ТЕКСТ ДЛЯ ЧТЕНИЯ:
********************

Он рассказывает о множестве фильмов, ведь был главным редактором всей кинематографии.

О «Войне и мире» — слишком иллюстративно, недостаточно психологично. Батальные сцены очень хороши, но стендалевские, а не толстовские.

Смесь консервативного и прогрессивного, всегда стремится к уравновешенным оценкам. Войну закончил в Либаве(Латвия), получил телеграмму с вызовом в Берлин, поездом доехал только до Позена. Потерял в Ленинграде 14 близких родственников. Воевал с огромной ненавистью. Но когда увидел первых гражданских немцев, изголодавшихся, измученных, женщин и детей, в битком набитых вагонах, его чувства резко изменились: в нем ожило сострадание, и в Берлине он смог без труда работать с немцами.

Наш редактор, насквозь беспомощный, позволяет себя спасать, на самом деле не находясь в опасности, рассказывает, как мало зарабатывает он и как много зарабатывает его шеф — тоже здесь присутствующий, — мол, кто только нынче не говорит так, а завтра этак.

Еще Дымшиц: до чего ужасна ситуация с разделенной Германией, раз воссоединение попросту немыслимо. Что же думает народ? Молодежь. Называет нашу юность «романтической».

Вторая половина дня с тремя литовцами. Решительные мнения. Представители народа, который борется за существование. Проблема Ионы. Как они смотрят на фильм «Никто не хотел умирать». Что историческую правду пока высказать невозможно. Называют чудовищную цифру 25 миллионов. Ни одну лит. семью не пощадили. 3 млн жителей, из них 1 млн русских, поляков, евреев, в городах весьма смешанное население, в деревне — литовское. «Каждый народ хочет жить». Ассимиляции боятся гораздо больше, чем национализма. Но доступ в мир все равно только через русское, поголовно все женщины, учительствующие на селе, попутно изучают русский.

********************

ИСХОДНЫЕ СТРОКИ:
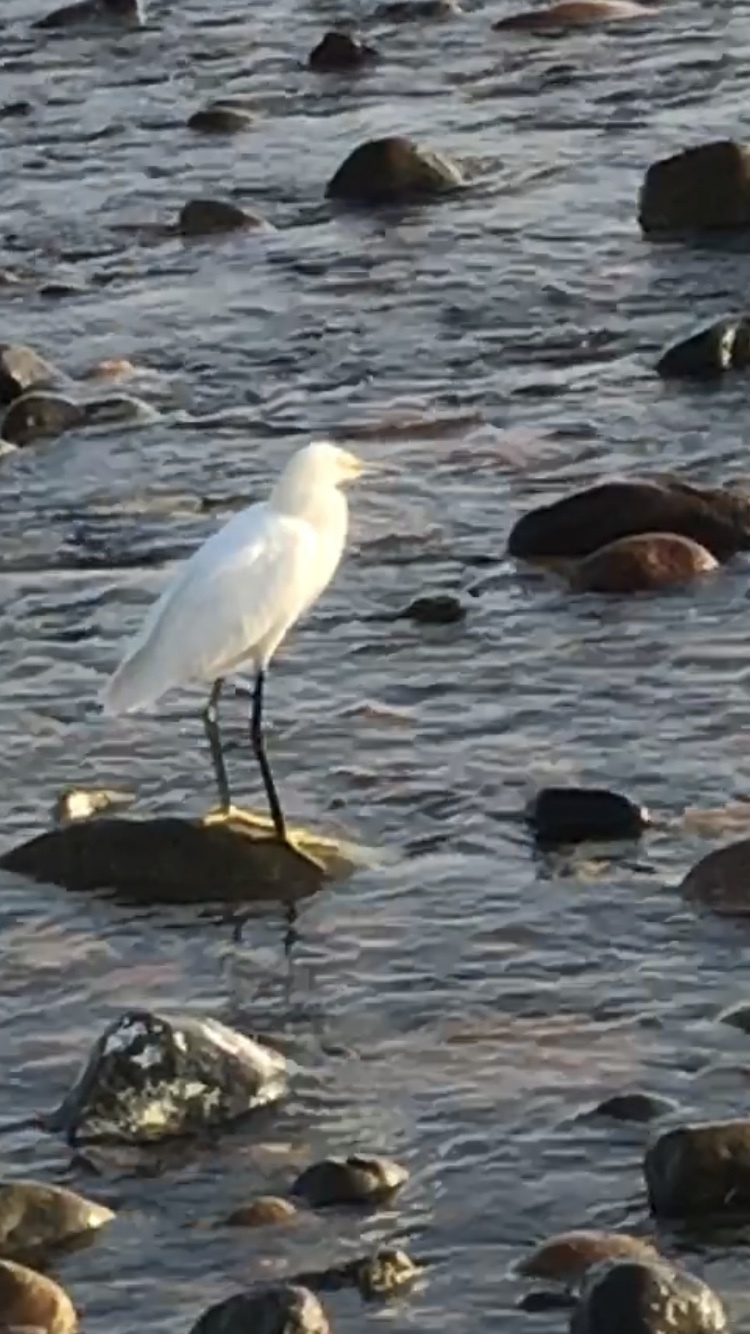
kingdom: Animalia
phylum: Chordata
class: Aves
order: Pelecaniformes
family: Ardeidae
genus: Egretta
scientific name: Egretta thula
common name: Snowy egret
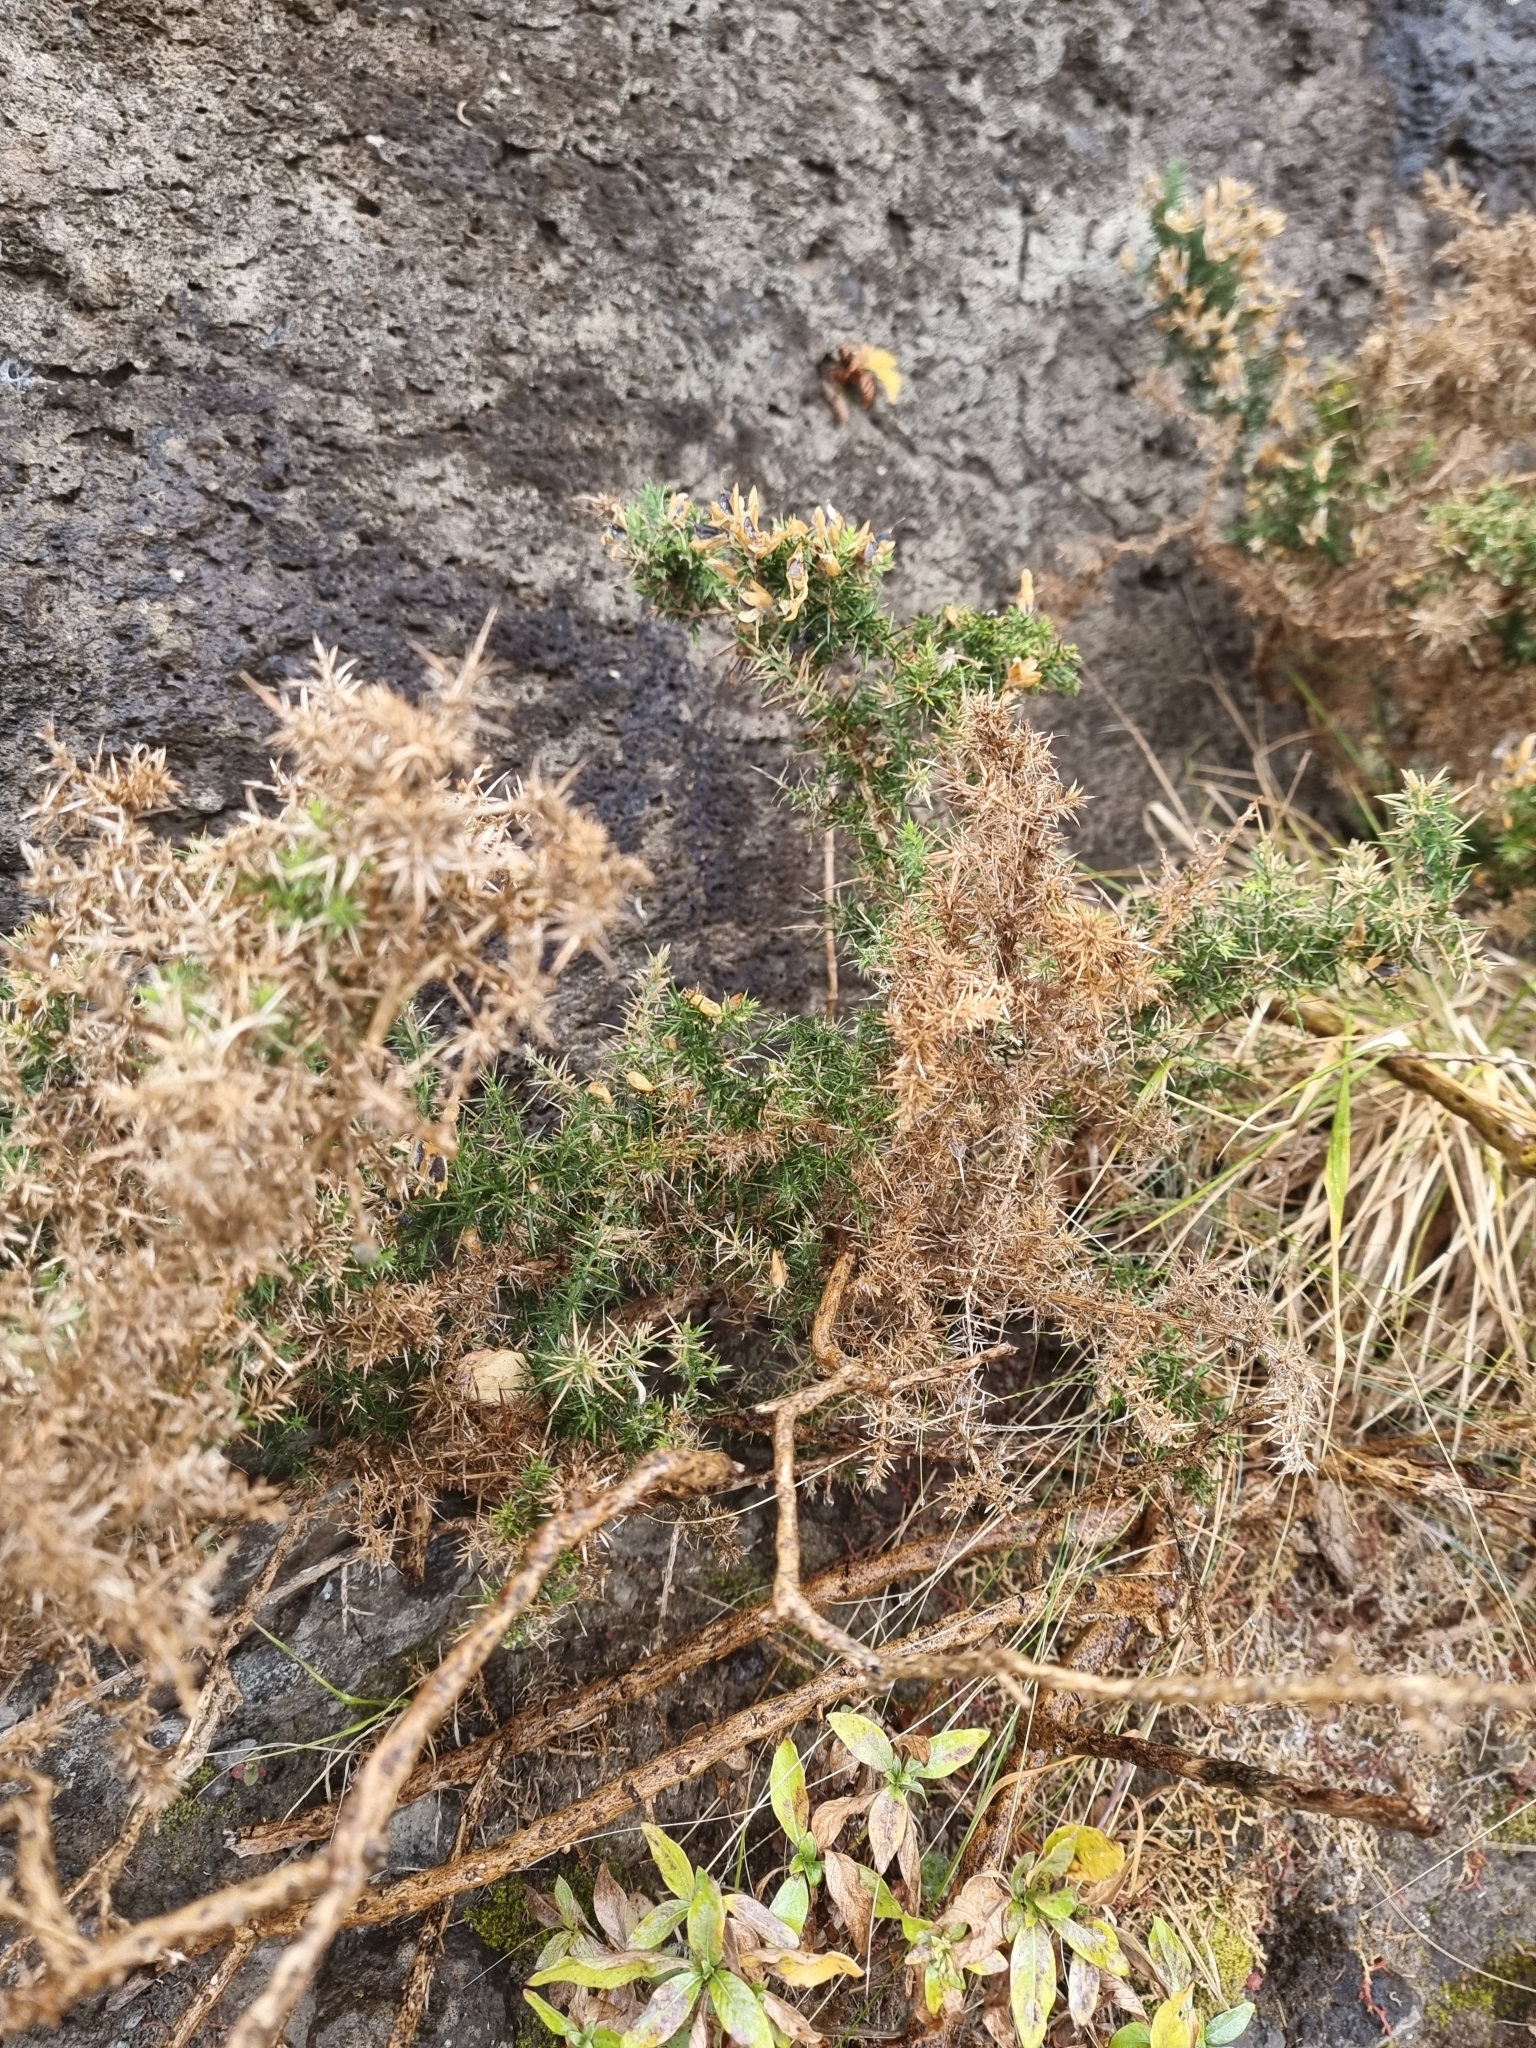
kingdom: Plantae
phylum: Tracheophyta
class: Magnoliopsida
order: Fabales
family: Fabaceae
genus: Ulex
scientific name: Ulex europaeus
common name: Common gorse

********************

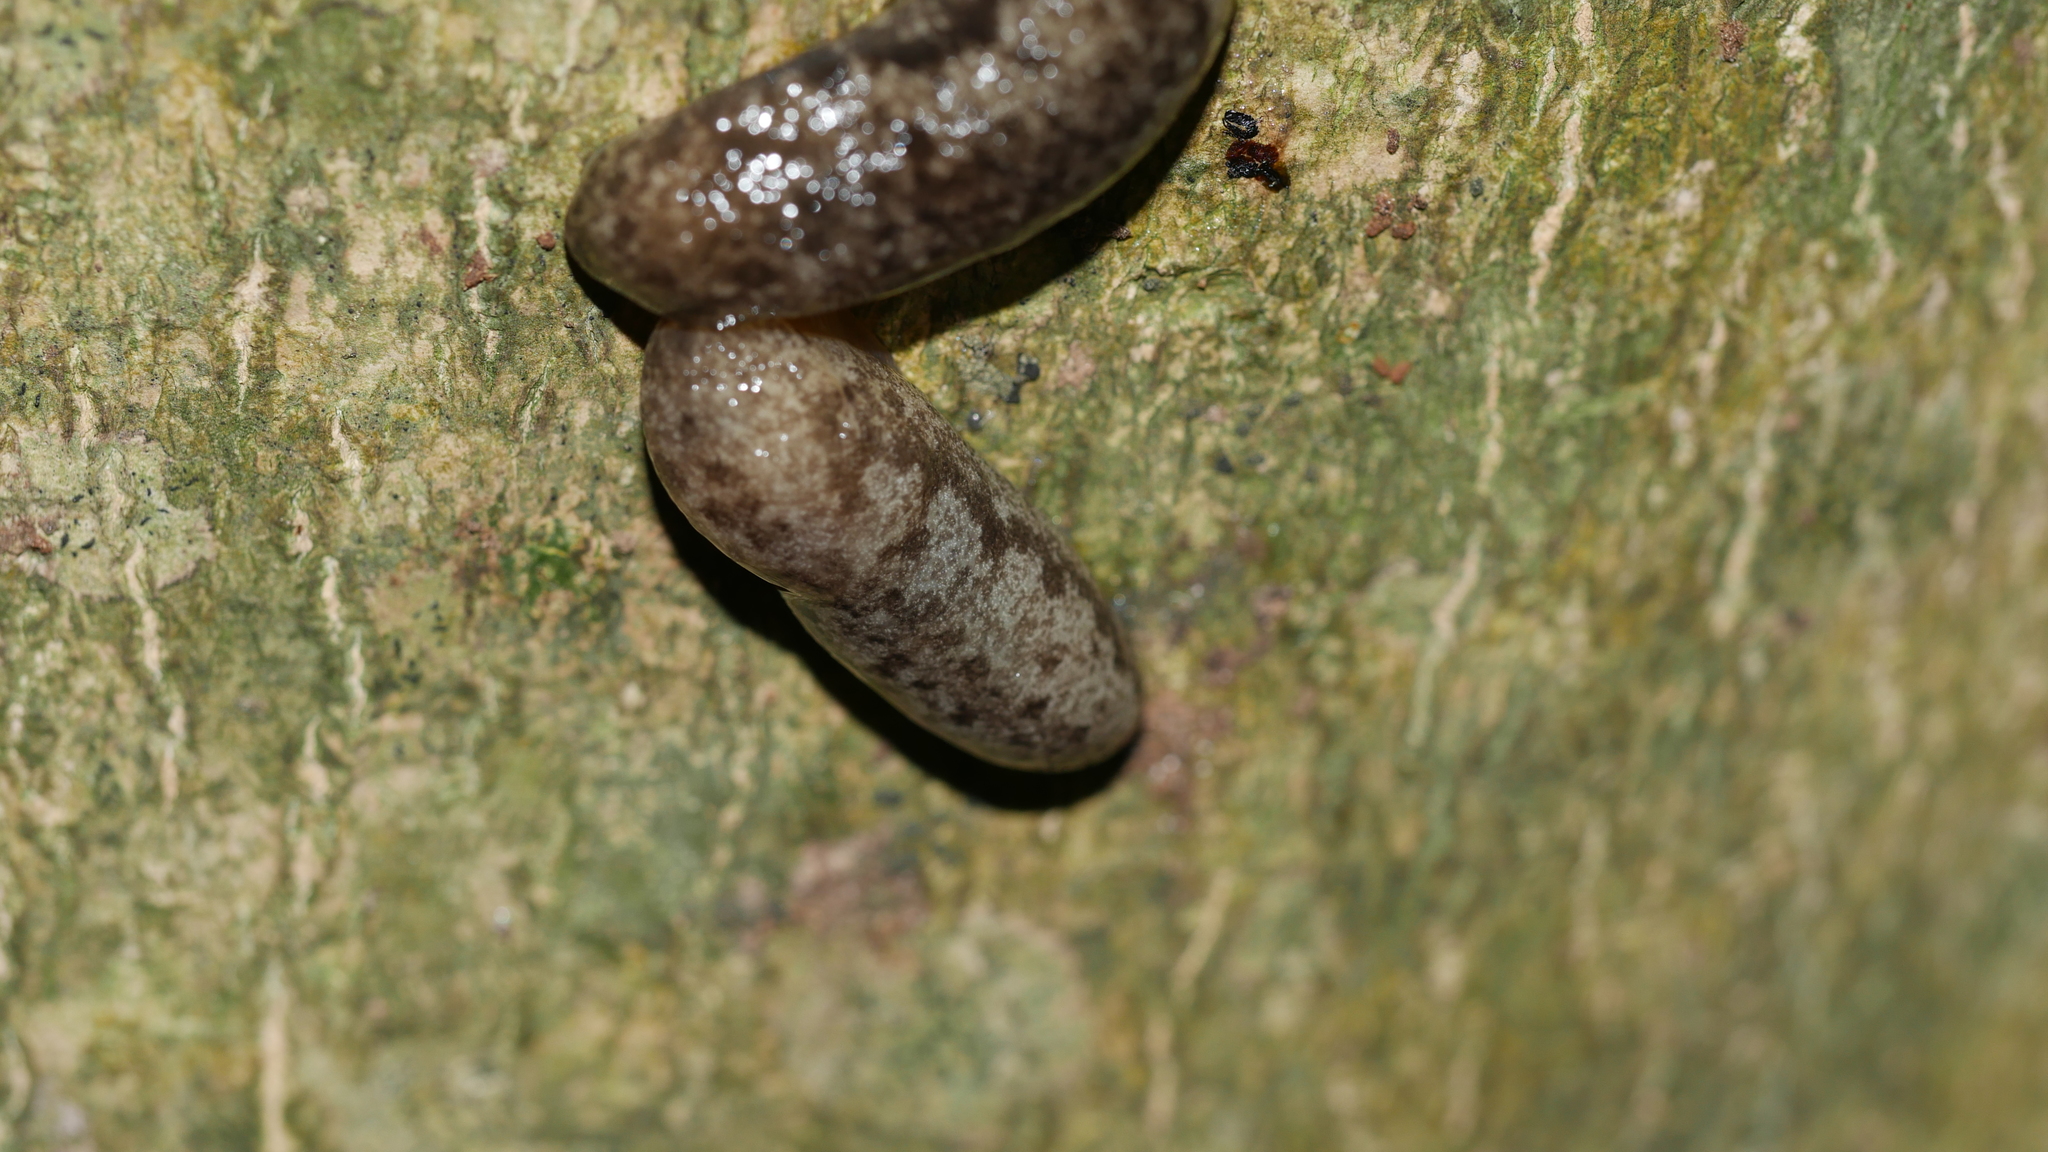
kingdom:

********************

ЗАДАНИЯ:
[A] Процитируйте часть текста для чтения, начиная со слов «Он рассказывает о» и продолжая вплоть до слов «а не толстовские.».
[B] О каком фильме идет речь в тексте для чтения в связи с беседой с тремя литовцами?
[C] Определите, согласуются ли с текстом для чтения утверждения ниже, и для каждого ответьте «да» или «нет», приведя точной цитатой решающие слова текста. (i) Батальные сцены в «Войне и мире» оцениваются как неудачные. (ii) Поездом удалось доехать только до Позена. (iii) Национализма литовцы боятся больше, чем ассимиляции.

ОТВЕТЫ К ЗАДАНИЯМ:
[A]
Он рассказывает о множестве фильмов, ведь был главным редактором всей кинематографии.

О «Войне и мире» — слишком иллюстративно, недостаточно психологично. Батальные сцены очень хороши, но стендалевские, а не толстовские.

[B] О фильме «Никто не хотел умирать».

[C]
(i) Нет: «Батальные сцены очень хороши».
(ii) Да: «поездом доехал только до Позена».
(iii) Нет: «Ассимиляции боятся гораздо больше, чем национализма».